・出典:ダイオキシン・環境ホルモン対策国民会議
・木村‐黒田純子氏(環境脳神経科学情報センター/JEPA理事)
人間と細菌の共生関係「マイクロバイオーム」 ―抗菌剤、殺菌剤などの乱用が引き起こす健康障害
微生物、細菌と聞くと、怖い感染症を思い出すかもしれない。
しかし感染症を起こす微生物や細菌以外に、地球上には細菌類、カビ類など微生物が莫大な数生存し、地球生態系を維持している。
細菌の中でも真正細菌*1はいちばん多く、その数は1030にもなり、重量換算すると世界の総人口約74億人重量の千倍にもなり、地球は「真正細菌の星」ともいわれている*2。
約38億年前、生命が地球に誕生し、その後長い年月を経て細菌類は膨大な種類に進化し、地球のあらゆる場所に生息し、動植物とも共生の道をたどってきた。
人間と細菌の共生関係
ヒトの体にも多くの微生物が共生しており、私たちの体は自分だけの独立した生き物ではなく、一つの生態系として存在するという見方もある。
ヒトに共生する微生物群のほとんどは細菌類だが、カビ類やウイルスまでまとめてマイクロバイオータ*3と呼ばれている。
私たちは普段意識していないが、消化器系、皮膚や膣などの臓器に固有のマイクロバイオータが存在して共生生活をしている。
このようなマイクロバイオータとヒトとの相互関係をまとめた広い概念を、マイクロバイオームと呼ぶ。
人体を構成する全細胞数が約30兆個であるのに対し、人体の常在菌の数はほぼ同程度の38兆個といわれている*4。
人間とマイクロバイオータの相互関係は、健康や疾病と密接に関わっていることから注目が集まり、2007年から国際的なヒト・マイクロバイオーム計画が進められている。
常在菌の研究が進み、タンパク質の遺伝情報となる遺伝子は、ヒトでは約2万3000だが、ヒトの常在菌では約300万~1200万もあるとわかってきた。
ヒトは自らにはない細菌の遺伝子と協力しながら、栄養を分解して摂取し、健康を維持していることがわかってきた。
米国の医師ブレイザーは、常在菌が人間の健康維持に重要であり、抗生剤などの乱用がマイクロバイオームの異常を起こし、それが現代人の不健康や疾病につながっていると警告している*5。
・腸内細菌
―消化管の共生細菌
ヒトの消化管には、口腔から直腸まで、それぞれ固有の常在菌が存在して共生関係を築いている。
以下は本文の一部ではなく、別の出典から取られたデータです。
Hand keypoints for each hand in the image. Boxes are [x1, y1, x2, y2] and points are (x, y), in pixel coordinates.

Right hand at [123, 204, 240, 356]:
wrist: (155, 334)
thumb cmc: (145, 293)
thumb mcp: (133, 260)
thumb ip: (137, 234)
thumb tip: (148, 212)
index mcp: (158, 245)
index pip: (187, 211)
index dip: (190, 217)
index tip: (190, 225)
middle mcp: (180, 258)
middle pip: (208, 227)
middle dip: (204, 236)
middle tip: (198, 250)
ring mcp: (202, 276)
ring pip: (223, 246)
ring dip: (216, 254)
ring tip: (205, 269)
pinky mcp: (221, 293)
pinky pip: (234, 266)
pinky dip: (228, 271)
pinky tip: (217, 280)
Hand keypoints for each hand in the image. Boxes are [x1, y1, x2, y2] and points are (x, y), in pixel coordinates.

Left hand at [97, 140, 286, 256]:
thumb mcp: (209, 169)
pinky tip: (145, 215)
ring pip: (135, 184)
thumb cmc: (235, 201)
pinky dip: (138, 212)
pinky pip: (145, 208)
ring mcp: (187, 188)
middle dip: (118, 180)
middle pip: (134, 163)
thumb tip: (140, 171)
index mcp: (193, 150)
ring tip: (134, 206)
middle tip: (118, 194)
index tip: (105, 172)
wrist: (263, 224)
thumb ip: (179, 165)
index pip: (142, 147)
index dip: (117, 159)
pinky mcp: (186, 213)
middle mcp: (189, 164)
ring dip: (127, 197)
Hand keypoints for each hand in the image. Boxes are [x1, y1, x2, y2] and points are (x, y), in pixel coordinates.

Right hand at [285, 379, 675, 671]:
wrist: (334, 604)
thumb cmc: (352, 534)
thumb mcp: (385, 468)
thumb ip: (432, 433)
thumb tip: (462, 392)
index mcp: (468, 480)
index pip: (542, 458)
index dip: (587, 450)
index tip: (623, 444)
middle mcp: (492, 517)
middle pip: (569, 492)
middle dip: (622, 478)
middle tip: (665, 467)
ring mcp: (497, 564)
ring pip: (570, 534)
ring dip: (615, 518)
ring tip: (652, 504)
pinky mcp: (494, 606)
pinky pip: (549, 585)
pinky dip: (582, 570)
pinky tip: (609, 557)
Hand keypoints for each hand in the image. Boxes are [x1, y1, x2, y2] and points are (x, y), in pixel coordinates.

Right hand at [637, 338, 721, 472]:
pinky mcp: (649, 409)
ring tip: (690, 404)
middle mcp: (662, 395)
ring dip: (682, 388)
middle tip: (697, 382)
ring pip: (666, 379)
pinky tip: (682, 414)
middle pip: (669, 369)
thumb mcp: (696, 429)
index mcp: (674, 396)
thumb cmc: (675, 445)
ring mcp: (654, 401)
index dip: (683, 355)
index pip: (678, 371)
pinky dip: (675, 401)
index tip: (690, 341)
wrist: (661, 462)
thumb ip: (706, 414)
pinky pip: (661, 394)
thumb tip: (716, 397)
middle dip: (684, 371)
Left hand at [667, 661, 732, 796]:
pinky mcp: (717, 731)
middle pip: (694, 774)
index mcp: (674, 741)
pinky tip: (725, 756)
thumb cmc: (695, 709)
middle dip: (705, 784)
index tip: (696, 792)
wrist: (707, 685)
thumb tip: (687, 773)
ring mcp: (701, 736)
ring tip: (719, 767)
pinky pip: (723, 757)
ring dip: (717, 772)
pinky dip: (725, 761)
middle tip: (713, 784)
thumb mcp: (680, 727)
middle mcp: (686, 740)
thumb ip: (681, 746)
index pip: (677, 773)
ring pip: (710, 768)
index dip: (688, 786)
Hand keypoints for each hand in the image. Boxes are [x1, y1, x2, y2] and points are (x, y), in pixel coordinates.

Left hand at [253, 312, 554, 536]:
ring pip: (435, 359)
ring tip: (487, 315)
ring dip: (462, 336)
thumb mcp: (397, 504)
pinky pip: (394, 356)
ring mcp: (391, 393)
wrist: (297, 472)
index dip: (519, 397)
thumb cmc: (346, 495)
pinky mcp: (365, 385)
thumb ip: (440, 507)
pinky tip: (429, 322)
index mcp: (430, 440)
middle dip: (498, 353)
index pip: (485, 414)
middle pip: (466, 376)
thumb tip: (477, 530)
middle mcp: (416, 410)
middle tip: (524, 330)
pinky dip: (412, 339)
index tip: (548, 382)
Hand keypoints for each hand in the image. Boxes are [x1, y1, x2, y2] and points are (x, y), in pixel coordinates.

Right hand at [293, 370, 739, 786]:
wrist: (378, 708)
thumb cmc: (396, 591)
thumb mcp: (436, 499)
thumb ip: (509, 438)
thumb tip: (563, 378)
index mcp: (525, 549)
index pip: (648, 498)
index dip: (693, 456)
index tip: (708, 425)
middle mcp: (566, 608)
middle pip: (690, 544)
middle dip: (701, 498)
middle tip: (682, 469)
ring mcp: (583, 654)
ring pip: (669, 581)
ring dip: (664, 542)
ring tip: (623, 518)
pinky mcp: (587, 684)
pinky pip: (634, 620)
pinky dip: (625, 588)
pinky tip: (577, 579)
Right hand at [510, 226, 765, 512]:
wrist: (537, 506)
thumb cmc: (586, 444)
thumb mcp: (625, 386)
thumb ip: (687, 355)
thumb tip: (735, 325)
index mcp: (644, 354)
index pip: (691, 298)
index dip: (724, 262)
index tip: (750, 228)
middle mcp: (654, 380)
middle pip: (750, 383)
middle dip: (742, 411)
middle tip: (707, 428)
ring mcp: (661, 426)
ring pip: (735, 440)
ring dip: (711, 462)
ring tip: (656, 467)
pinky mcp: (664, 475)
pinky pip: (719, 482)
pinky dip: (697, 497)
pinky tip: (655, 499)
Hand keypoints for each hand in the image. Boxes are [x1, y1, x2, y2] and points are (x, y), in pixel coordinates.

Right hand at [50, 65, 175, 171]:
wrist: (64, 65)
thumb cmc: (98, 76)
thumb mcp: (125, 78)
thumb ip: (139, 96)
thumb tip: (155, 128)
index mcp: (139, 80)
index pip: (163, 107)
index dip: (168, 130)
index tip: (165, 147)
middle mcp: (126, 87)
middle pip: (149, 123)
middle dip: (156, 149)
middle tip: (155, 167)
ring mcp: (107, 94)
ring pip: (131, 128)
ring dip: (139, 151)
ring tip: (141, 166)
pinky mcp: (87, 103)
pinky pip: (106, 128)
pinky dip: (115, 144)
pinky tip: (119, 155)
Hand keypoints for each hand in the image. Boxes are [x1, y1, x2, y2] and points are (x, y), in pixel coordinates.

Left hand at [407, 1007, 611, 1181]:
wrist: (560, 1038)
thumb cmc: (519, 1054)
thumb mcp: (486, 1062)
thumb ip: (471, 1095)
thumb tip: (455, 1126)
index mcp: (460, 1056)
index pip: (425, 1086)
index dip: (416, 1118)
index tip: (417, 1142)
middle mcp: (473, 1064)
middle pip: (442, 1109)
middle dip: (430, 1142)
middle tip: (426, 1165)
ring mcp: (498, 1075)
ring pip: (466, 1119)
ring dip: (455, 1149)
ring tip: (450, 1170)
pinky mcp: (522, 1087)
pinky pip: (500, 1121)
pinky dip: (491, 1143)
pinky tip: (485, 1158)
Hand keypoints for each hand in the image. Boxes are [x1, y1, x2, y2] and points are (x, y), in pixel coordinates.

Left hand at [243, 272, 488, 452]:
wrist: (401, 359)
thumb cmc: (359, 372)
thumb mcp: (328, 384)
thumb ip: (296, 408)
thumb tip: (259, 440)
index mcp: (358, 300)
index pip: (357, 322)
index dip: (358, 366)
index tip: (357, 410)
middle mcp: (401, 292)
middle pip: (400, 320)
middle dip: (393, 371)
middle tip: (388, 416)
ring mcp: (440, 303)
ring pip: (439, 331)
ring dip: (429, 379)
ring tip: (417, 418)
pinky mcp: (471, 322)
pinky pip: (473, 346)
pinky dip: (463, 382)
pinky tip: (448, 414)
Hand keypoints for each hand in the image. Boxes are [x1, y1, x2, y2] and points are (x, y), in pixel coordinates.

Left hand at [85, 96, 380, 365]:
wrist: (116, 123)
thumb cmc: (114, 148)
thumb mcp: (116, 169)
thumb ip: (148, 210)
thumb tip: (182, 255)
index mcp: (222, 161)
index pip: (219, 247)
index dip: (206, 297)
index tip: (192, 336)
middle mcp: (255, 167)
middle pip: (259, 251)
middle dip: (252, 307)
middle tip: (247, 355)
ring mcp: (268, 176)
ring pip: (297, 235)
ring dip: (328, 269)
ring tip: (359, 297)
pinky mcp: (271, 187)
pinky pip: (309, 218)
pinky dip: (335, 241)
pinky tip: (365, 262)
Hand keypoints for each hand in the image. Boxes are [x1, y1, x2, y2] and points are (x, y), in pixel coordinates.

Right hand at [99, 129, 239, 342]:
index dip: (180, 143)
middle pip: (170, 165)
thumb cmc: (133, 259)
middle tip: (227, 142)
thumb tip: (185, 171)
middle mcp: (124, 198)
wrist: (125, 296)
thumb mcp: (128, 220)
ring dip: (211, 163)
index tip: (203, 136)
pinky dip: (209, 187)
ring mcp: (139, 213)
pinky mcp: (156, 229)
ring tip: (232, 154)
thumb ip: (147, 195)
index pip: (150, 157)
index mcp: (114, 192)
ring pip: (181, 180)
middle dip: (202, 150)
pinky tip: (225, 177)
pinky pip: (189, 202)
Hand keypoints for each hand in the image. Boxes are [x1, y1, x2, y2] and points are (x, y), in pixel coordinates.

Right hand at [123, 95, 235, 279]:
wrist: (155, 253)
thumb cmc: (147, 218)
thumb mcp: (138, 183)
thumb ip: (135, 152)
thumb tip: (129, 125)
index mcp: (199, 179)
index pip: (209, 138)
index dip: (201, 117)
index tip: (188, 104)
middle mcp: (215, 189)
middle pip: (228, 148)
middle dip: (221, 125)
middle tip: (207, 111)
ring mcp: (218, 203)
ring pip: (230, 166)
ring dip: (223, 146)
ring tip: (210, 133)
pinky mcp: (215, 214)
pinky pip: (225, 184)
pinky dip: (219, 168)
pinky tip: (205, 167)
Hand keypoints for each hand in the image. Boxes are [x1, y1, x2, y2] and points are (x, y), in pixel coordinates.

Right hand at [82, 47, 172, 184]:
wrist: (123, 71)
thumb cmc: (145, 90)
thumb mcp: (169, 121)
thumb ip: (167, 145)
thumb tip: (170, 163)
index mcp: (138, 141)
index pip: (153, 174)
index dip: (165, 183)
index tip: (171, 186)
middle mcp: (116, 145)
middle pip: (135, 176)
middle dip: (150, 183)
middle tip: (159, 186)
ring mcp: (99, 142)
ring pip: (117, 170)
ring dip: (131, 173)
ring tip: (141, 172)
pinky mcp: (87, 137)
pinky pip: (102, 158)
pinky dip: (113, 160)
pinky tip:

1g 当たりで換算すると、口腔では約100億個、胃では約1万個~、小腸では約10万~1000万個、大腸では約1兆個の常在菌がいるといわれている。
特に細菌が多い大腸では、約1000種もの常在菌が存在し、総量が約1.5kg にもなるという。
この腸内細菌に含まれる細菌類は、悪玉菌が約10%、健康維持に関わる善玉菌が約20%、どちらにも属さない日和見菌が約70%存在しているといわれている*6。
*1 細菌は核のない原核生物で、古細菌と真正細菌があり、私たちが通常知っている細菌のほとんどが真正細菌である。
古細菌は、極端に環境の厳しいところに生存し、真正細菌とは生理化学的に大きな相違がある。
地球上の生命は、3つの大きなドメイン、古細菌、真正細菌、真核生物よりなり、真核生物には原生動物から動植物まで含まれる。
*2 服部正平「個人差を生むマイクロバイオーム」『日経サイエンス』2012年12月号、p.50-57
*3 マイクロバイオータは日本語で細菌叢(フローラ)といわれてきた。叢は微生物が植物相に分類されていた名残りで、現在では微生物相に入るので、間違いとする研究者もいるが、今も使われている場合もある。
*4 Sender R.et al., Plos Biology,2016, 14:e1002533.